An Open Process - 27 East

Letters

An Open Process

I was disappointed to read Rob Calvert’s letter last week [“Deliberate and Improve,” The Sag Harbor Express, November 17], which showed a fundamental misunderstanding of the Article 78 legal challenge to one of the affordable housing laws, Local Law 12, passed by the Sag Harbor Village Board in June.

I am one of the concerned citizens who, after serious deliberation, participated in that legal challenge.

Contrary to what Calvert writes, we are not challenging all the affordable housing laws. The long overdue law permitting rental of accessory dwellings in the residential district is not being challenged. Our filing targets the controversial law that would enable the massive shopping/housing complex proposed by Adam Potter and Conifer Realty.

Calvert writes that he wants to see an “open and deliberative process,” which is certainly what I want. The challenge to the law was necessary precisely because the process followed by the Village Board was neither open nor deliberative.

Passage of Local Law 12 dramatically changed the codes of the office district, facilitating the Potter/Conifer proposal for large-scale construction in a contaminated flood zone. Despite the area’s many environmental problems, those codes were passed without the thorough environmental review mandated by New York law.

The village’s normal parking requirements were waived for the area and restrictions on store size were lifted. The protection for buildings that contribute to Sag Harbor’s National Historic District doesn’t seem to have been considered. For these and many other reasons, it appears the Board of Trustees didn’t fulfill its obligations to carefully weigh the consequences of passing Local Law 12.

It is particularly disturbing that the “public hearings” for this important law comprised two barely publicized discussions at regular monthly board meetings with, according to the official minutes, no discussion at the meeting that passed the law.

I wonder how many of your readers were aware of these major changes when they passed, and how many are aware of them even now? In months of conversations with people immediately surrounding the proposed Conifer project, whose lives would be fundamentally affected by it, I have found very few who understand what the new law allows.

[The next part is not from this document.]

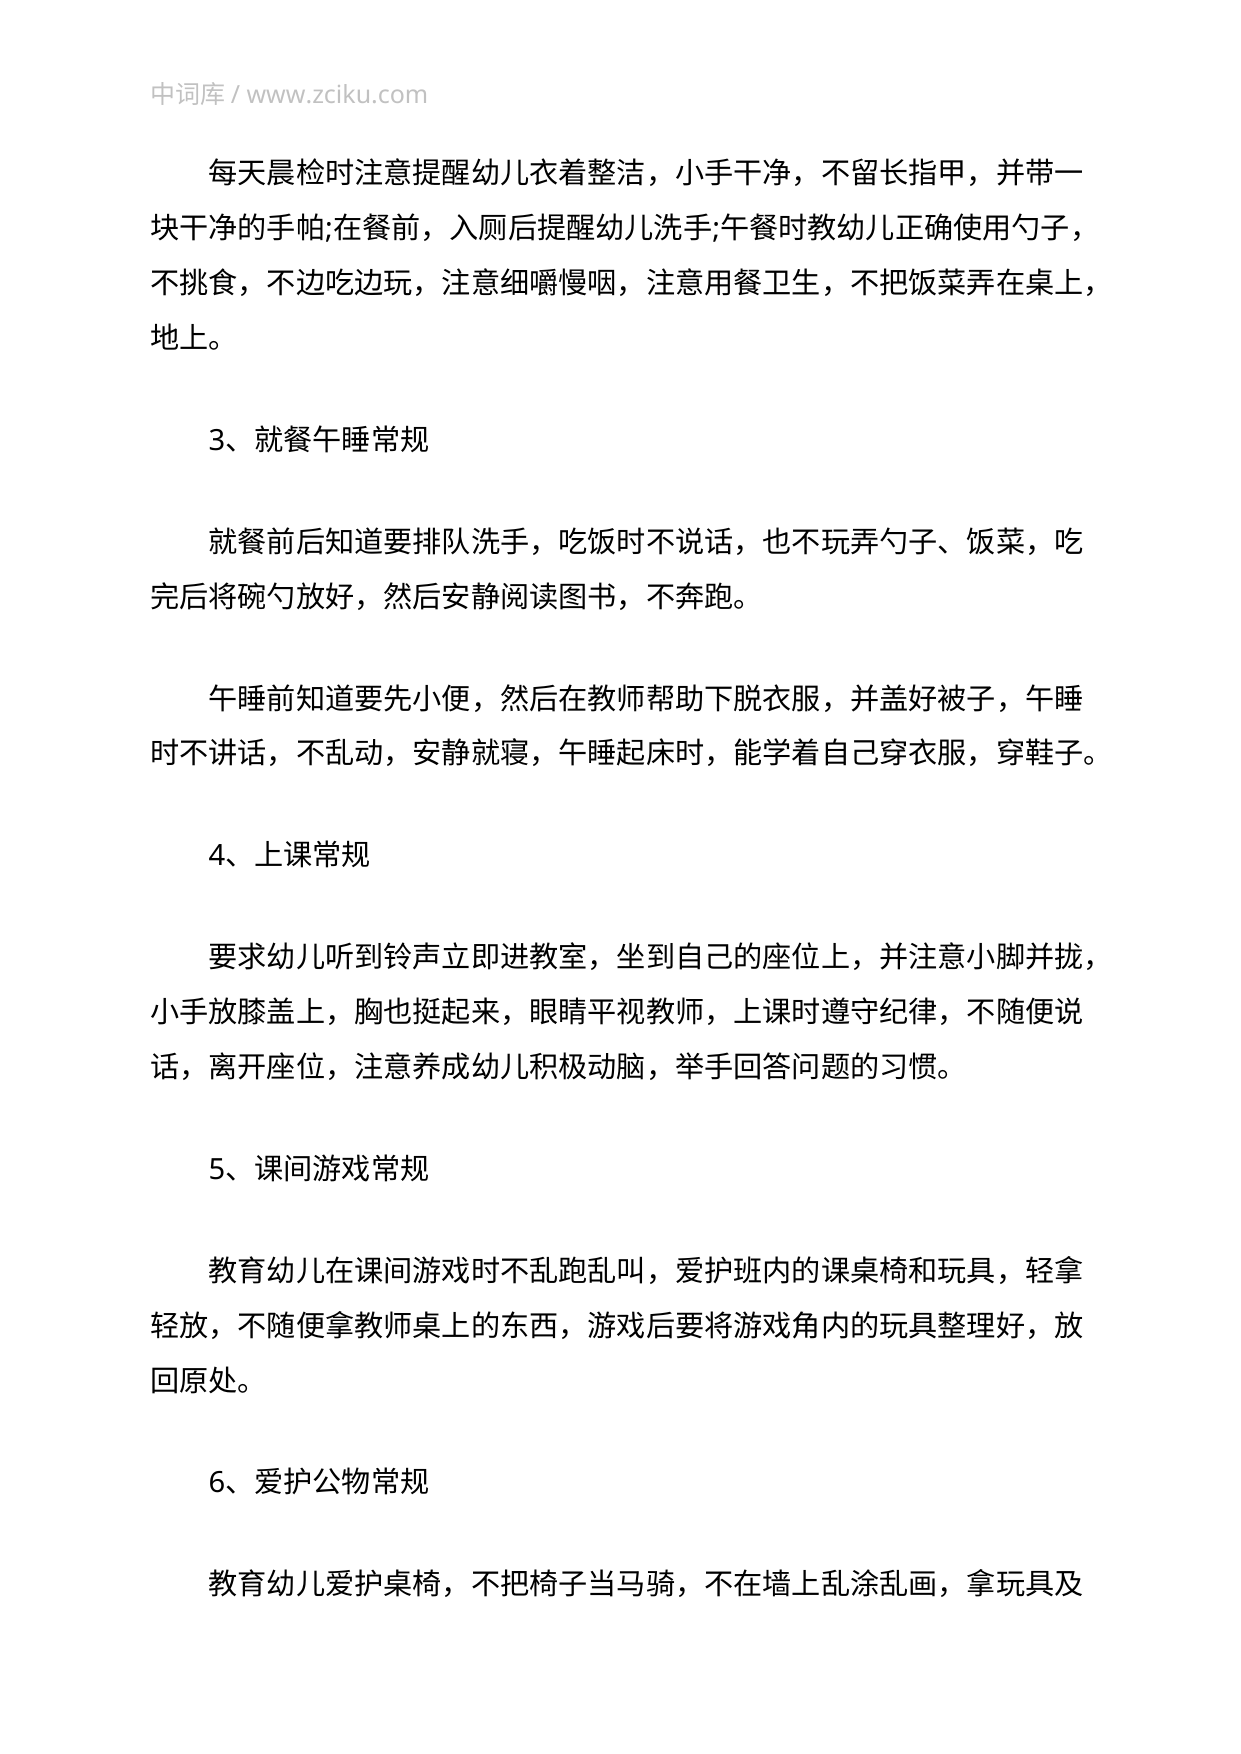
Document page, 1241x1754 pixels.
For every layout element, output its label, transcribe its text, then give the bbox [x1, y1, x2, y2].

However, it is not too late to revisit this flawed process. I continue to hope the majority of the Board of Trustees, instead of spending taxpayers’ money fighting our legal challenge, will vote to annul Local Law 12, and initiate the rigorous environmental process and open public discussion that should have occurred in the first place.

Surely any major new law that will have a profound impact on our village for decades to come should be thoroughly discussed and vetted. That “open and deliberative” process has served this community well in the past. If we return to it, I believe it will again.